- Wednesday, November 21, 2018

Years ago I framed an old family photograph and put it in a prominent place for Thanksgiving visitors to see. Four of us are elegantly posed by the photographer, taking ourselves oh-so-seriously for the family album.

The younger generations gathered around the table to see their parents and grandparents at a younger stage of their lives which their progeny could scarcely imagine. The portrait, in black and white no less, was made for posterity, not just on a fleeting Instagram. Daddy and my brother were solemn in their best dark suits, with a white handkerchief in their breast pockets, and my mother and I were showing off a notion of what we hoped was stylish sophistication. Like mother, like daughter.

Such a photograph, and many more like it, predated second-stage feminism, with a handsome patriarch and breadwinner at the head of the family, and a beautiful woman as second-in-command. Today this traditional family portrait is caught in a cultural time warp. It was the back story of the jest that the matriarch made the little decisions in the family, such as where they went on vacation and what they had for dinner, and the patriarch made the important decisions, such as “whether we should recognize Red China.”

Daddy was the breadwinner, pleased that my mother didn’t have to work outside the home, which she never did after they tied the marital knot. She was pleased that in the family order she “ruled the roost.” Betty Friedan, in her groundbreaking book “The Feminine Mystique,” called this arrangement “a comfortable concentration camp,” a nasty phrase to make a feminist point by cruelly condescending, an insult without insight.

None of the children or grandchildren in the family would have traded the matriarch in the portrait for a brain surgeon, a Wall Street titan or Supreme Court justice, as impressive as those professions and trades may be. Many contemporary women who can’t imagine a man eager to take complete responsibility for supporting a family might find a patriarch like my daddy refreshing, with many women overwhelmed with double burdens and responsibilities.

Such a family portrait can stimulate lively and spirited conversation bordering on angry debate between modern generations, when identity politics dominates everything as young men and women and men debate changing interpretations of relationships, and none more so than the intimate ones between men and women. That’s as it should be, offering food for thought from a contemporary point of view, giving new meaning this Thanksgiving season to “talking turkey.”
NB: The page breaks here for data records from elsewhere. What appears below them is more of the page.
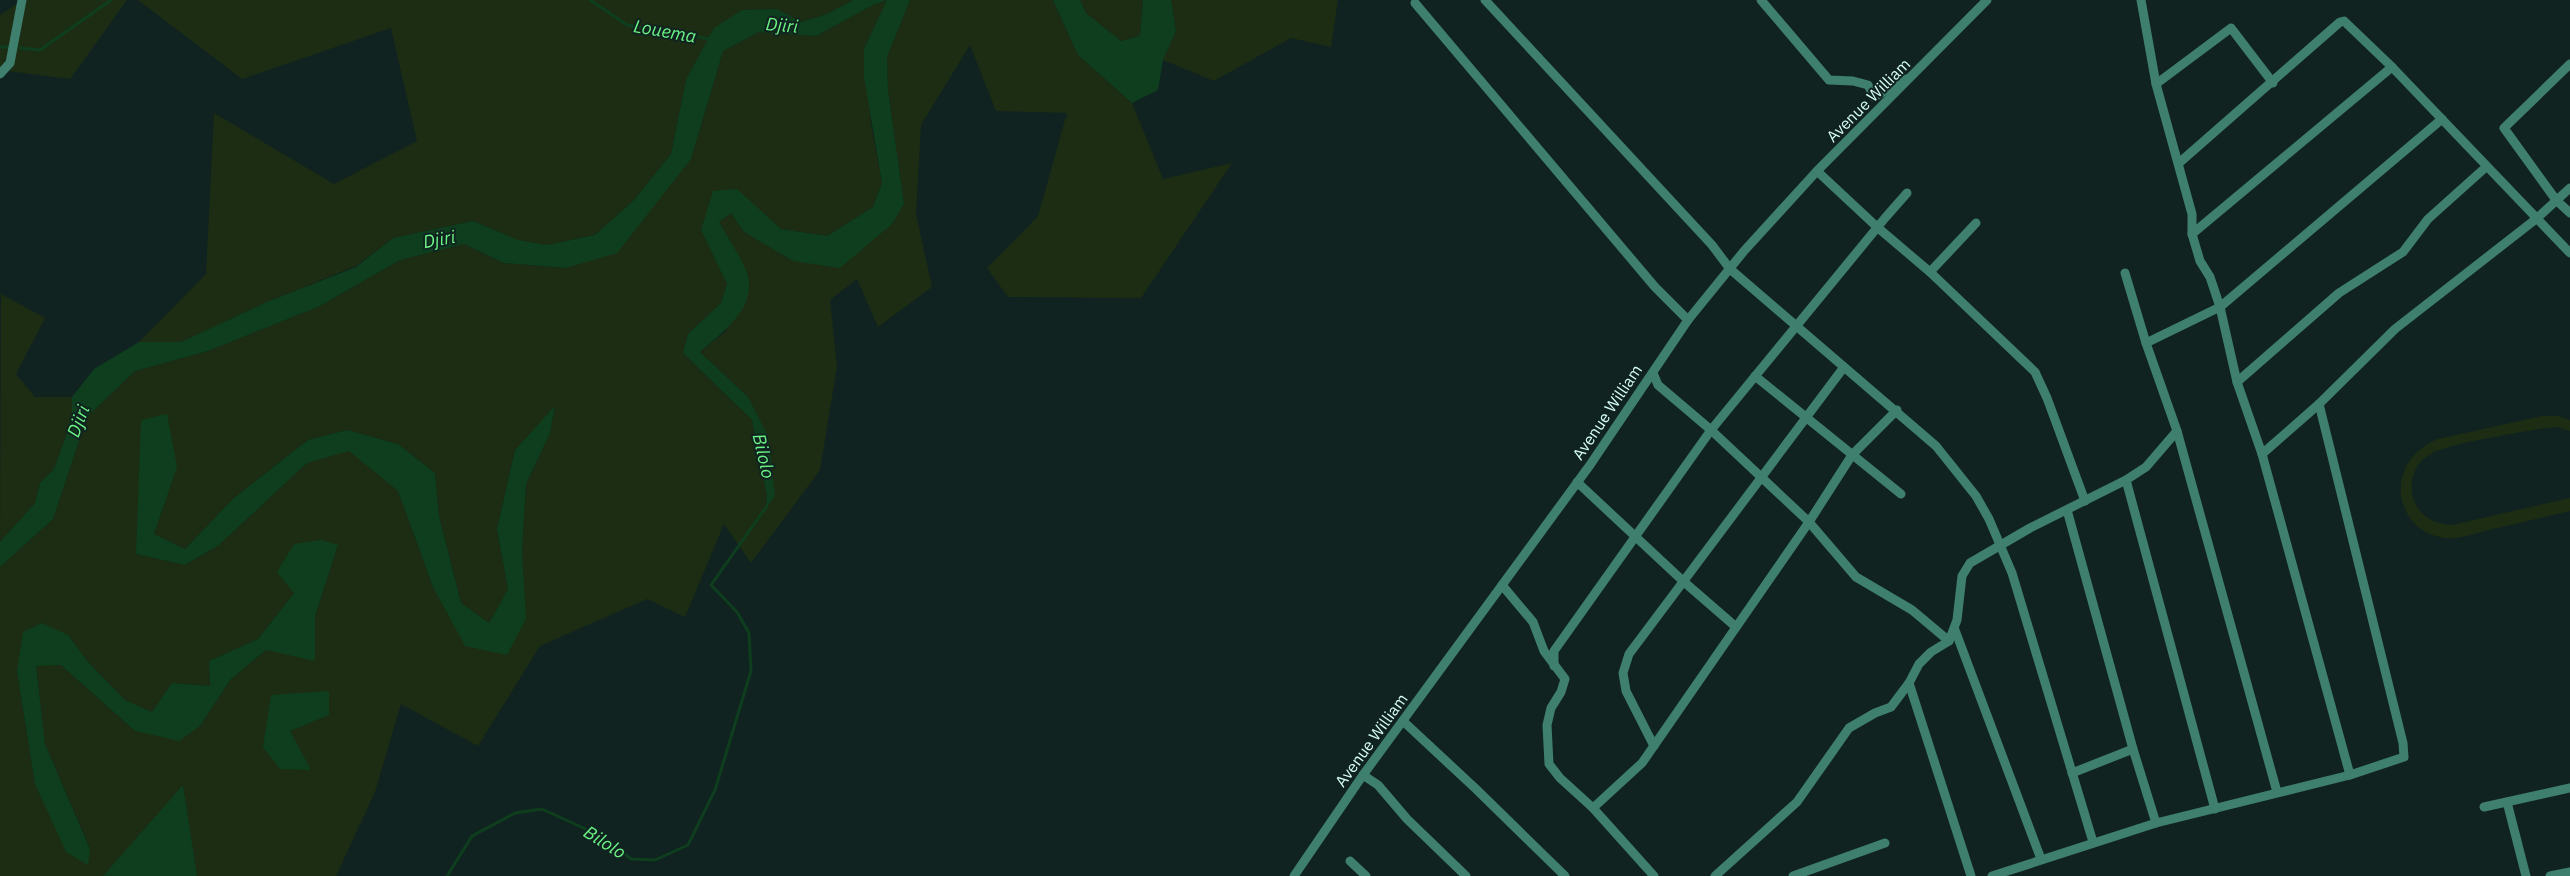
<svg xmlns="http://www.w3.org/2000/svg" width="2570" height="876" font-family="'IBM Plex Sans',sans-serif">
  <style>
    .green { fill: #1c2d13; fill-rule: evenodd }
    .water { fill: #0e3e1e }
    .lines { fill: none; stroke-linecap: round; stroke-linejoin: round }
    .stream { stroke: #0e3e1e; stroke-width: 3 }
    .street { stroke: #3f7f6e; stroke-width: 9 }
    .labels { text-anchor: middle; dominant-baseline: central; stroke-width: 4; stroke-linejoin: round; paint-order: stroke }
    .street-label { font-size: 16px; fill: #d5fcf5; stroke: #102321 }
    .water-label { font-size: 18px; font-style: italic; fill: #6bf483; stroke: #102321 }
  </style>
  <rect width="100%" height="100%" fill="#102321"/>
  <g class="green">
    <path d="M23 0H127L70 79 0 70V15Z"/>
    <path d="M138 0H853L827 14 801 22 777 9 742 10 686 80 671 154 634 200 595 235 547 245 518 240 473 221 393 238 356 266 267 302 181 342H139L206 274 214 113 334 184 417 141 391 28 242 79Z"/>
    <path d="M888 0 864 49 871 124 882 183 873 207 827 236 781 229 737 190 701 230 727 284 721 303 688 334 683 353 752 420 767 496 766 507 775 496 748 397 700 352 726 331 747 272 719 222 731 213 744 232 793 261 904 204 888 91 887 57 910 0H1053L1078 55 1132 103 1163 179 1232 163 1141 298 1008 297 987 268 1038 216 1067 113 996 111 970 45 921 125 916 214 932 287 878 327 857 279 830 300 837 367 820 470 751 563 724 524 685 617 647 599 540 646 478 746 401 704 375 792 336 876H197L183 786 103 876H0V567L53 519 87 417 135 371 208 351 320 306 400 260 464 244 504 263 566 268 691 159 723 51 759 32 816 36 873 5ZM555 407 550 433 526 484 522 551 507 655 433 587 398 491 349 450 307 463 219 545 185 565 136 554 177 466 154 534 185 549 234 498 308 440 347 430 398 444 435 473 439 516 461 603 489 623 508 589 497 529 515 450ZM338 545 315 616 314 636 266 650 230 680 200 726 135 731 61 665H36L45 744 90 848 35 784 17 671 68 635 89 663 125 700 152 712 172 683 210 686 209 661 258 639 294 593ZM329 691V715L290 731 310 770 263 747Z"/>
    <path d="M1080 0H1143L1140 36 1121 41 1086 13Z"/>
    <path d="M1171 0H1338L1331 47 1291 38 1214 81 1163 60 1176 31Z"/>
    <path d="M1 294 45 318 16 374 35 397H72V419L54 469 40 483 35 503 0 542Z"/>
    <path d="M2542 416H2557L2570 420V431L2558 427 2545 428C2520 433 2447 443 2429 455 2413 465 2407 485 2415 503 2422 518 2436 524 2452 525L2570 498V511C2543 517 2515 524 2488 530 2478 533 2466 537 2455 538 2397 542 2377 464 2438 439Z"/>
  </g>
  <g class="water">
    <path d="M853 0H910L887 57 888 91 904 204 892 224 840 268 793 261 744 232 731 213 719 222C728 238 739 254 746 270 760 306 723 332 700 352L748 397 768 436 775 496 766 508 767 496 752 420 683 353 688 334 721 303 727 284 701 230 713 191 737 189 781 229 827 236 873 207 882 183 864 77V49L887 0 873 5 816 36 759 32 723 51 691 159 617 253 566 268 504 263 464 244 400 260 320 306 208 351 135 371 87 417 53 519 0 567V542L35 503 40 483 54 469 72 419V397L94 369 139 342H181L267 302 356 267 393 238 473 221 518 240 547 245 595 235 634 200 671 154 686 80 714 28 742 10 777 9 801 22 827 14Z"/>
    <path d="M1053 0H1080L1086 13 1121 41 1140 36 1143 0H1171L1176 31 1163 60 1158 90 1132 103 1078 55Z"/>
    <path d="M555 406 550 433 526 484 522 551 526 619 507 655 465 646 433 587 398 491 349 451 307 463 219 545 185 565 136 554 141 420 167 414 177 467 154 534 185 549 234 498 308 440 347 430 398 444 435 473 439 516 461 603 489 623 508 589 497 529 515 450Z"/>
    <path d="M321 540 338 545 315 616V661L266 650 230 680 200 726 179 741 135 731 61 665 36 666 45 744 90 849 88 865 66 852 35 784 17 671 23 632 42 623 68 635 89 663 125 700 152 712 172 683 210 686 209 661 258 639 294 593 277 572 294 544Z"/>
    <path d="M329 691V715L290 731 311 770 280 769 263 747 271 695Z"/>
    <path d="M183 785 197 876H103Z"/>
  </g>
  <g class="lines">
    <g class="stream">
      <path d="M590 0 627 25 710 39"/>
      <path d="M0 47H8"/>
      <path d="M20 48 40 50 111 0"/>
      <path d="M447 876 472 836 515 813 542 809 603 837 631 859 655 860 688 845 715 790 751 671 749 633 737 612 711 585 767 506"/>
    </g>
    <g class="street">
      <path d="M1485 0 1712 245 1730 269 1936 446 1976 496 1989 519 2012 573 2093 842"/>
      <path d="M1761 0 1829 80 1853 81 1868 85 1874 97 1906 79"/>
      <path d="M2141 0 2156 84 2192 214V234L2200 261 2210 277 2220 307 2237 382 2262 454 2350 775"/>
      <path d="M1415 3 1655 287 1688 320"/>
      <path d="M2570 64 2504 128 2556 200 2570 213"/>
      <path d="M0 74 10 63 22 0"/>
      <path d="M2156 84 2231 28 2273 83"/>
      <path d="M2179 163 2340 22 2344 21 2392 67 2570 253"/>
      <path d="M1817 171 1877 227 1930 272 2035 372 2047 398 2085 501"/>
      <path d="M2192 234 2392 67"/>
      <path d="M1930 272 1976 223"/>
      <path d="M2125 273 2146 343 2177 431 2277 792"/>
      <path d="M2146 343 2220 307 2442 119"/>
      <path d="M1653 373 1658 385 1711 430 1809 522 1856 577 1912 610 1949 641"/>
      <path d="M1755 376 1901 494"/>
      <path d="M2237 382 2339 293 2403 252 2428 219 2486 167"/>
      <path d="M2262 454 2319 404 2395 329 2536 219 2570 188"/>
      <path d="M2126 480 2215 809"/>
      <path d="M1577 482 1683 581 1736 627"/>
      <path d="M2067 510 2133 749 2156 823"/>
      <path d="M1502 585 1533 622 1544 651 1565 679 1561 692 1551 708 1547 725 1549 764 1560 778 1593 808 1654 876"/>
      <path d="M1955 630 2041 859"/>
      <path d="M1554 666V651L1711 430 1885 218 1907 193"/>
      <path d="M1909 683 1971 876"/>
      <path d="M1403 721 1476 789 1565 876"/>
      <path d="M1654 746 1626 691 1623 673 1629 654 1844 367"/>
      <path d="M2072 773 2133 749"/>
      <path d="M1363 775 1378 785 1407 819 1466 876"/>
      <path d="M2507 802 2526 876"/>
      <path d="M2484 807 2570 788"/>
      <path d="M1593 808 1642 763 1809 522 1852 455 1897 410"/>
      <path d="M1350 861 1366 876"/>
      <path d="M1294 876 1363 775 1590 465 1688 320 1744 251 1817 171 1987 0"/>
      <path d="M1715 876 1797 802 1849 728 1875 713 1891 707 1909 683 1919 664 1931 652 1949 641 1957 620 1962 576 1970 563 2030 528 2126 480 2146 467 2177 431"/>
      <path d="M1793 876 1885 843"/>
      <path d="M1992 876 2156 823 2350 775 2404 757 2403 743 2319 404"/>
      <path d="M2550 876 2570 872"/>
    </g>
  </g>
  <g class="labels">
    <g class="street-label">
      <text transform="translate(1868 100) rotate(-45)">Avenue William</text>
      <text transform="translate(1607 412) rotate(-56)">Avenue William</text>
      <text transform="translate(1371 740) rotate(-54)">Avenue William</text>
    </g>
    <g class="water-label">
      <text transform="translate(782 25) rotate(5)">Djiri</text>
      <text transform="translate(665 31) rotate(10)">Louema</text>
      <text transform="translate(439 239) rotate(-10)">Djiri</text>
      <text transform="translate(78 421) rotate(-69)">Djiri</text>
      <text transform="translate(764 456) rotate(77)">Bilolo</text>
      <text transform="translate(605 842) rotate(32)">Bilolo</text>
    </g>
  </g>
</svg>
There’s the usual worry whether everyone will maintain civility and respect for different opinions, or whether the bubbles we live in will collapse and the idea of amiable exchange (and family relationships) will collapse with them. In the age of Trump, when outrage and hostility flood social media and cable television, and those with differing points increasingly look at “the other” as ignorant, insensitive and even evil, we worry whether the mystic bonds of family can hold for another year. Can we rise above the identity politics that canonizes self-righteous opinion?

Two years into the Trump era, cultural and political divisions make the holiday treacherous treading. New generations of rebels have always been ready to spar with the traditionalists. Most families can find divisions rising from early immigrant stories of Mayflower descendants of thin blood, waves of robust Europeans escaping grinding misery and now Asians, Hispanics, African and Middle Eastern refugees looking for better lives. African-Americans, whose history began in slavery, have their own unique stories and many now are entering the middle class.

What’s troubling is that the debate does not inspire unity and assimilation as it once did, but elevates differences and division. Bonds of family and nation are weakened by ideological strife. When I bought a bag of organic apples at my neighborhood farmers’ market this week, I remarked that I treasured the Thanksgiving holiday because it brought family together in a special way, the young woman selling apples went out of her way to undercut joy with a tirade about how “horrid we were to the Native Americans.”

Sometimes we were. But history is complicated, and there’s even a movement now to teach everyone to “unlearn” the Thanksgiving stories we once learned together, and in the rush to baste the turkey we forget that the spirit of the holiday reflected in the words of the Dutch hymn, “We gather together to ask the Lord’s blessing/He chastens and hastens His will to make known.” Thanksgiving is about a shared feast but it’s first about gratitude. We forget that at our peril. The pilgrims and their native hosts at Plymouth offered each other not merely a feast but a generosity of spirit that enabled survival through excruciatingly hard times. May we enjoy the season once more in that spirit.

• Suzanne Fields is a columnist for The Washington Times and is nationally syndicated.